Whether a compiler will optimize or not with const, depends totally on the compiler because the spec doesn’t say anything about it. For example, if you were to pick up one of the guides for TI CCS (Optimizing Compiler Users’ Guide – SPRU198) you can see in how many ways they use const to generate optimized code.
[The user cannot assume that the buffer he passed to func won’t be changed]
Well, that’s the ‘promise’ the author of the function is making by using the const modifier. Of course, he may renege on that promise, as I’ve stated before, but if he does he’s foolish. He should either not declare the parameter as const, or not throw the const away.
[It can easily be if the func implementer decides to (knowingly or unknowingly) take another pointer, point it to buf and then alter away the contents to his self-contentness..]
Well, not unknowingly – that *should* cause a compiler error. (I’m pretty sure that’s in the spec) Of course, he may explicitly cast away const, but then we revert to my statement above.
[Whether a compiler will optimize or not with const, depends totally on the compiler because the spec doesn’t say anything about it.]
Yes, that’s my understanding as well, I would never advocate using const for performance, in fact, that’s been my stance from my very first post. Norbert disagrees, and thinks const is all about compiler optimization.
[Well, not unknowingly - that *should* cause a compiler error. (I’m pretty sure that’s in the spec) Of course, he may explicitly cast away const, but then we revert to my statement above.]
Not necesseraly: look at:
int a(….)
{
struct foo* foo
char* tag;
tag = foo_look_for_tag(foo)
rc = foo_intern_tag(foo, tag);
…
}
foo_intern_tag(struct foo* foo, cosnt char* tag)
{
foo_resize_tag_array(foo, 1);
}
sorry for the post above, I flumbled and sent it too early
foo_resize_tag_array could do all kind of thing to foo, including modfying the content pointed by tag, which was return by foo_look_for_tag() and could very well be a reference to some part of a buffer under foo.
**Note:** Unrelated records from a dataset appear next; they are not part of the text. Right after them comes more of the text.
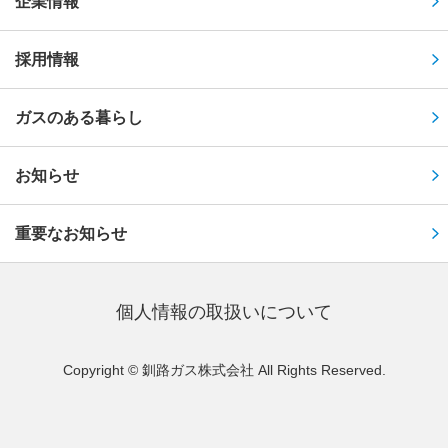
企業情報
採用情報
ガスのある暮らし
お知らせ
重要なお知らせ
個⼈情報の取扱いについて
Copyright © 釧路ガス株式会社 All Rights Reserved.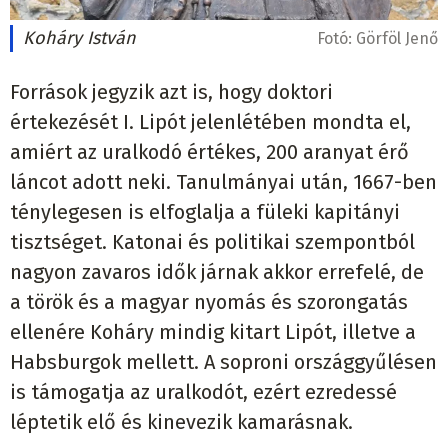
Koháry István
Fotó:
Görföl Jenő
Források jegyzik azt is, hogy doktori
értekezését I. Lipót jelenlétében mondta el,
amiért az uralkodó értékes, 200 aranyat érő
láncot adott neki. Tanulmányai után, 1667-ben
ténylegesen is elfoglalja a füleki kapitányi
tisztséget. Katonai és politikai szempontból
nagyon zavaros idők járnak akkor errefelé, de
a török és a magyar nyomás és szorongatás
ellenére Koháry mindig kitart Lipót, illetve a
Habsburgok mellett. A soproni országgyűlésen
is támogatja az uralkodót, ezért ezredessé
léptetik elő és kinevezik kamarásnak.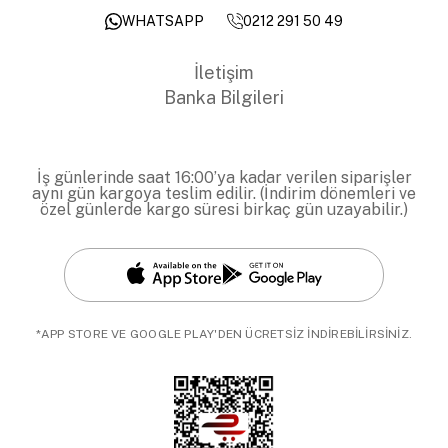
0212 291 50 49
WHATSAPP
İletişim
Banka Bilgileri
İş günlerinde saat 16:00’ya kadar verilen siparişler
aynı gün kargoya teslim edilir. (İndirim dönemleri ve
özel günlerde kargo süresi birkaç gün uzayabilir.)
*APP STORE VE GOOGLE PLAY'DEN ÜCRETSİZ İNDİREBİLİRSİNİZ.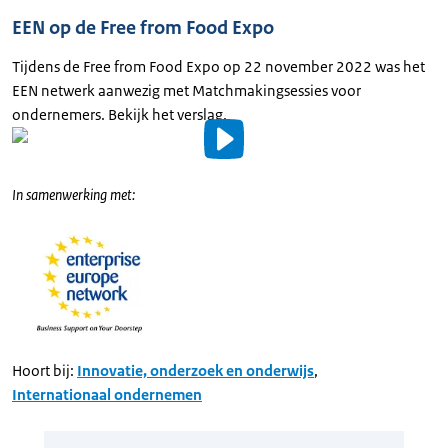
EEN op de Free from Food Expo
Uitgeschreven
tekst
Tijdens de Free from Food Expo op 22 november 2022 was het
EEN netwerk aanwezig met Matchmakingsessies voor
ondernemers. Bekijk het verslag.
Video
details
In samenwerking met:
Uitgeschreven
tekst
Hoort bij:
Innovatie, onderzoek en onderwijs
,
Internationaal ondernemen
this would not raise a compiler error nor warning, and the writter of foo_intern_tag() could have very honnestly claimed that tag is const, as far as his use of it goes.
const ‘may’ use the compiler, and the compiler is much better than human to detect these gatchas. A programming trusting const is looking for trouble.
Furthermore, many time prototypes are not const correct due to legacy isssues (the code had at one point to be compiled with K&R compiler which did not support const, and nobody revisited the code to add the conditional to allow double-compile… especially since it IS a perforamce issue, and most of the code is not performance critical.
I personally tend to use const for low-level functions that I can guarantee will not have any side-effet (as illustrated above). And it is true that most of the time it has no performance impact, because most of the time the compiler can determine the cosnt status by itself (or canot rely on it). Still on the few case where it can, it is a free lunch. And I’m banking on the evolution of the compiler and the standard that will make const be more and more useful (think anti-aliasing and other effort to allow the optimizer to do its job)
the const keyword does not, even i the c++ standard, mean that this is not modifiably though that name const is mutable.
Please red the C++ faq lite. It has a long, and correct, description of const.
http://www.parashift.com/c++-faq-lite/const-correctness.html
int main() is missing a return statement, or maybe I’m just old fashioned
@Ric: oops, what a blunder
..fixed..thanks..
[...] time we explained the real meaning of const keyword, this time it’s going to be Volatile, the other sibling of this most misunderstood duo in C [...]
nice indepth knownledge
Does any one know How const objects are imlemented in compiler?